Baule has been looking at mercury-free systems for many years and now has field-proven systems, said Philippe Jeantin, managing director of the business.
Baule wanted "to replace mercury" in its quasi-MDI polyester systems, which he said are "a kind of reference systems for mining and oil sector uses."
Hence its aim was to simply change the catalyst rather than change the system completely. Now, it has "finally found the right combination," Jeantin said.
The new system gives even better catalysis, he said, noting that BaulŽ wanted a similar ratio between pot life and demould time to that given by mercury catalysis.
"We succeeded with a mercury-free system which is even easier to process," he said.
Another development for Baule is MDI systems that are very much easier to handle and process, "which we hope could replace TDI/MOCA systems. They have a very long pot life and fast demould time," Jeantin said. Customers at the show have been very interested in that system, which is quite new, he added.

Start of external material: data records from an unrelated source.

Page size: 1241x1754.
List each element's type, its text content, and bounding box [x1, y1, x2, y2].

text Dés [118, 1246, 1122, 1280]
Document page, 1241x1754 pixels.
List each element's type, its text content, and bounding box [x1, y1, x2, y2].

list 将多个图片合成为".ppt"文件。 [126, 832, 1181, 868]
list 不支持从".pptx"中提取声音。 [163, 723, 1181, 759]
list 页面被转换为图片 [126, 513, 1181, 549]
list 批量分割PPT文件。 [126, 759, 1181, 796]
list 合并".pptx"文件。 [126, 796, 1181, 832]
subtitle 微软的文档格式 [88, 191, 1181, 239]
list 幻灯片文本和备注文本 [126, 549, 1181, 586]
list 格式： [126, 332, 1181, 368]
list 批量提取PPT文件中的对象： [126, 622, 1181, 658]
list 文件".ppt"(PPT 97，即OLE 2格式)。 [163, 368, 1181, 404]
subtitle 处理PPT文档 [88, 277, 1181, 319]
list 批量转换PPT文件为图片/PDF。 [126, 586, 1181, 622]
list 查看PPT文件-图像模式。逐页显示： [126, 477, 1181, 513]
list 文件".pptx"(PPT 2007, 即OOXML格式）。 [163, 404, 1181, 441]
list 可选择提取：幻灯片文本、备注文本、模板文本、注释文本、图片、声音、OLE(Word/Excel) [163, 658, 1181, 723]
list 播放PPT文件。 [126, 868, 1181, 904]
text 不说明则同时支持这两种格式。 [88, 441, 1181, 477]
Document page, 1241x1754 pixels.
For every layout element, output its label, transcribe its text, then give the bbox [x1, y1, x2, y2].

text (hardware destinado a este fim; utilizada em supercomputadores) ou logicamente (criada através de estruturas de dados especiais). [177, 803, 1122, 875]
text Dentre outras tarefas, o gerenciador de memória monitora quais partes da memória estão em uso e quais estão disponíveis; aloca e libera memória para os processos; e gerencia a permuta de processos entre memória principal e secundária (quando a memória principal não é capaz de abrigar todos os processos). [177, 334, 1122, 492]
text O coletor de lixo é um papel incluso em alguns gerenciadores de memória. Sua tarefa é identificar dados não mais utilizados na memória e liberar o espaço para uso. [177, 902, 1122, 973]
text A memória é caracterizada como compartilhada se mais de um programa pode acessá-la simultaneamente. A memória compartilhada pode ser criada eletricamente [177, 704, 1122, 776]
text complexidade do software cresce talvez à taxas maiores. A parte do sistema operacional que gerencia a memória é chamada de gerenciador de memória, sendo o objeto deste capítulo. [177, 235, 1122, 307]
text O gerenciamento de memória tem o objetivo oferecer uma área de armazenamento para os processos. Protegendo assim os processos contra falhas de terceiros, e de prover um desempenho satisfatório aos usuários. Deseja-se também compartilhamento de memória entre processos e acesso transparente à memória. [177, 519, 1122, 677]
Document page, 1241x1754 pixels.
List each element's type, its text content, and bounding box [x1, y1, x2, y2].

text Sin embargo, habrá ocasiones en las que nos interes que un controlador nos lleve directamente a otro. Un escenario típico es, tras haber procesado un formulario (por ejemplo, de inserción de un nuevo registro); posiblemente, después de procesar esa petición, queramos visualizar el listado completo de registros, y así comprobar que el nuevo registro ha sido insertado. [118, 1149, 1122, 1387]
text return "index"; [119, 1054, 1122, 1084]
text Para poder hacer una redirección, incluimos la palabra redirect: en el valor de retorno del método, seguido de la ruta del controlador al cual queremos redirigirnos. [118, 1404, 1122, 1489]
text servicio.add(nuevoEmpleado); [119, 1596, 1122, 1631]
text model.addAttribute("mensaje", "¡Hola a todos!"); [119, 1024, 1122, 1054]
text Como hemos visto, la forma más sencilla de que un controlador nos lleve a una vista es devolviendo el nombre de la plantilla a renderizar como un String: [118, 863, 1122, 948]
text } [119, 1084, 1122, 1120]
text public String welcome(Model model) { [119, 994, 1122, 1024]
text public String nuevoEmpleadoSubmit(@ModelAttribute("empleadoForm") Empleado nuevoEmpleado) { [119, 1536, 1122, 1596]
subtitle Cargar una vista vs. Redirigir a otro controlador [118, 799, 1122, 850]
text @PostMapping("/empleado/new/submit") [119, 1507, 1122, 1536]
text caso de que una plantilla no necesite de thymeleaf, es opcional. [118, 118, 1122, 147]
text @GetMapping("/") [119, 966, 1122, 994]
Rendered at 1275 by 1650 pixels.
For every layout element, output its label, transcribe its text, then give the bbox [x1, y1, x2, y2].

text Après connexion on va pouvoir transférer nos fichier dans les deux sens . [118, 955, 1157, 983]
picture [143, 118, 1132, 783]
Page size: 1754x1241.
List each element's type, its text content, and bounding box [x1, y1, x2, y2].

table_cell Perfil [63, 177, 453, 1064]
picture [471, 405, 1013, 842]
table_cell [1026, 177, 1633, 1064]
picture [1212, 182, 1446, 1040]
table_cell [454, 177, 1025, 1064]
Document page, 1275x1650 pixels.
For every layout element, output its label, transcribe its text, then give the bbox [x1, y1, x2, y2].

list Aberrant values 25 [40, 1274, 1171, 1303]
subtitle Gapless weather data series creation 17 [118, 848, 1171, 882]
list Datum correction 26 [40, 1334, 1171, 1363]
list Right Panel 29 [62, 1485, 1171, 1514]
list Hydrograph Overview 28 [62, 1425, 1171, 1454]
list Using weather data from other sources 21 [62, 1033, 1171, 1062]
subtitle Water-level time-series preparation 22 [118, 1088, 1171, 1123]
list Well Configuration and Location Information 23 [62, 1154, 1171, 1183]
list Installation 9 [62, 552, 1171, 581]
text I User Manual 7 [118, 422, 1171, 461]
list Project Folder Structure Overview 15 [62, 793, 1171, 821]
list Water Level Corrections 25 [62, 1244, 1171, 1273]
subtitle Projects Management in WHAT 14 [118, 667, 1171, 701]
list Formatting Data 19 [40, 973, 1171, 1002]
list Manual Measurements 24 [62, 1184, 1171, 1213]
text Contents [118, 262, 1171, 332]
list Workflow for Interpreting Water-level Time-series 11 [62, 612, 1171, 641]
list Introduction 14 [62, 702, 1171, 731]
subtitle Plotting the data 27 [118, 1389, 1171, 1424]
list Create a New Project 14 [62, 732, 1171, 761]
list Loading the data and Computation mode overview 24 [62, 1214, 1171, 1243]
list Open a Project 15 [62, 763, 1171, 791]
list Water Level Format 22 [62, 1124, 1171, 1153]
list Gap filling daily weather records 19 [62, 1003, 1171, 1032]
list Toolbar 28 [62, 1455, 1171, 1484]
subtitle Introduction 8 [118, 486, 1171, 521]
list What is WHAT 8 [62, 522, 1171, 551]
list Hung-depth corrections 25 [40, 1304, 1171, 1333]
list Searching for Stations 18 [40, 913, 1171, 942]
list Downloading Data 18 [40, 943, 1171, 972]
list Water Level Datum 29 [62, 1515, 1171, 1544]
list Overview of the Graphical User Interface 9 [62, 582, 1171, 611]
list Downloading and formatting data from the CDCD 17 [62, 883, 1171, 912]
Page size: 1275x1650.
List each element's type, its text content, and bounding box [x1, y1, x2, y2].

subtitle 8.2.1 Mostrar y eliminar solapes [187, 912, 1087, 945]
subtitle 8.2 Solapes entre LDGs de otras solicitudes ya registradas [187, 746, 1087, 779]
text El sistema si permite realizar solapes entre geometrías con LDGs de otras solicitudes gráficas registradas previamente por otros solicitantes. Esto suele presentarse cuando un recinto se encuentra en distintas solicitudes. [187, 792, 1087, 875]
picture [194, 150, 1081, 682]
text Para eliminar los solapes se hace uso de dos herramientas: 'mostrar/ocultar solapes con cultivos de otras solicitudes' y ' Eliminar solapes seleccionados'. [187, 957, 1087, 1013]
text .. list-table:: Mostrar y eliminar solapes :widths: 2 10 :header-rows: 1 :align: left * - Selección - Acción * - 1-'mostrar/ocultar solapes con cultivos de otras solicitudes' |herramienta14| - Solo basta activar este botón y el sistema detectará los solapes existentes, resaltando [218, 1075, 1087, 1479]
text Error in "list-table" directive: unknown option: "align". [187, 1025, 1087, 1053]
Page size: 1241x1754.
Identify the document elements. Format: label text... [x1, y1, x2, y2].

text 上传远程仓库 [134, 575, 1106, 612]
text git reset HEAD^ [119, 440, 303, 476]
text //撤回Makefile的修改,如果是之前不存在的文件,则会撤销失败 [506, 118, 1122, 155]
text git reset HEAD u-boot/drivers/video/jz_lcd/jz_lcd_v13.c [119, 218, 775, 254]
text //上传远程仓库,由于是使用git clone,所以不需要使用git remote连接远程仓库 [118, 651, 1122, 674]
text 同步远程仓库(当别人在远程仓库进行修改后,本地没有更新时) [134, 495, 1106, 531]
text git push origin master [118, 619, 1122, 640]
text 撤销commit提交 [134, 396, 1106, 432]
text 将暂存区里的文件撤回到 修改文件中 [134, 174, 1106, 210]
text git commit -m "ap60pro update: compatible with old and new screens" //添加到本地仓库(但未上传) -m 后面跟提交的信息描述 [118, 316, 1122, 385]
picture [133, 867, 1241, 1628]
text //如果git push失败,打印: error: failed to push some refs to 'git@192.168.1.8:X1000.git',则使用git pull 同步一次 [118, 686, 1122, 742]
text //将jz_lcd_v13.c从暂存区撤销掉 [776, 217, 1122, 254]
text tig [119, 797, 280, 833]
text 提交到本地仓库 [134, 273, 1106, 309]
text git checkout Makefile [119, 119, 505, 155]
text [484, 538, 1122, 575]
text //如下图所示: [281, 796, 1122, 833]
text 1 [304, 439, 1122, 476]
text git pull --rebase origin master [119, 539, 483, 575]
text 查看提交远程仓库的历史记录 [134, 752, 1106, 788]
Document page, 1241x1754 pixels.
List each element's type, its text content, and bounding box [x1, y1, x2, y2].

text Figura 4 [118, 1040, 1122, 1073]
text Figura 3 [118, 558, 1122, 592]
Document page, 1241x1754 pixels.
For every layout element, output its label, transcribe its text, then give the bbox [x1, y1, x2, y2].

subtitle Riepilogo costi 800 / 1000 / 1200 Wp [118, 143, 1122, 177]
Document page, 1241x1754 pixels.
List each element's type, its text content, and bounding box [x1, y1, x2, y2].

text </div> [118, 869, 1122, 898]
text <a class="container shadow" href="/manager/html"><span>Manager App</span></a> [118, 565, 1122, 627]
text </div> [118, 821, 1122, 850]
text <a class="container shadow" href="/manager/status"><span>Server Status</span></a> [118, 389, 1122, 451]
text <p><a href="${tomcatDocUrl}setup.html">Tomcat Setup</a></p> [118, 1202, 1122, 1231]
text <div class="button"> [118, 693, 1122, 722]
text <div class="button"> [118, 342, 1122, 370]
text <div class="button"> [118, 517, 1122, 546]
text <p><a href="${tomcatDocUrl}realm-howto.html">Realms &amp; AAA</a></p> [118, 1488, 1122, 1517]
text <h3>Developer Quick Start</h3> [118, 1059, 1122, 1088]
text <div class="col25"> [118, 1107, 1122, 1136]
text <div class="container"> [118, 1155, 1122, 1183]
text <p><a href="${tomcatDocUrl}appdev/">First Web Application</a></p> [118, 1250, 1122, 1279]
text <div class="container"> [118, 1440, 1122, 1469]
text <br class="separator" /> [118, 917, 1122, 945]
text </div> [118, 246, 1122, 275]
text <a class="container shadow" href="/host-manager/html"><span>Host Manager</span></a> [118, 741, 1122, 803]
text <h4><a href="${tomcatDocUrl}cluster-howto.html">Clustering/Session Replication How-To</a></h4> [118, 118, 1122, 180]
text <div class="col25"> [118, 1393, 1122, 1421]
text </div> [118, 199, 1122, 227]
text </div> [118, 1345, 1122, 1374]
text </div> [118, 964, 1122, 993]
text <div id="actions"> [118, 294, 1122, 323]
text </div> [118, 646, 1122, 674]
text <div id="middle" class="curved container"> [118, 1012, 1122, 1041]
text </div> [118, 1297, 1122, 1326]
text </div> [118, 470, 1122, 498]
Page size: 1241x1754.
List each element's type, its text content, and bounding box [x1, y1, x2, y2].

Discussing where demand for PU elastomers is high, Dr Wilhelm Lamberts, new president of Baule, said mining uses are strong in China and EMEA. In China there is now a trend for parts that used to be imported to now be made locally, he added.
One aspect of the deal in which Bayer MaterialScience has taken control of Baule is that in trying to categorise the business, Baule has realised how hard it is to give an overview.
"It's a fragmented business. We are examining this at the moment," said Lamberts, trying to cluster it wisely, with a focus on the growth segments.
Baule has many innovative customers, but these are often small enterprises with small volume uses and so are "a little below the radar," Jeantin said.
"Versatility is one aspect in [PU's] wide appeal, and customers are also innovative," he added. Baule, as a solution provider, offers systems, machinery and processing expertise, innovation can "tied in the creativity of your customers and this is a multiplier for innovation," Lamberts concluded.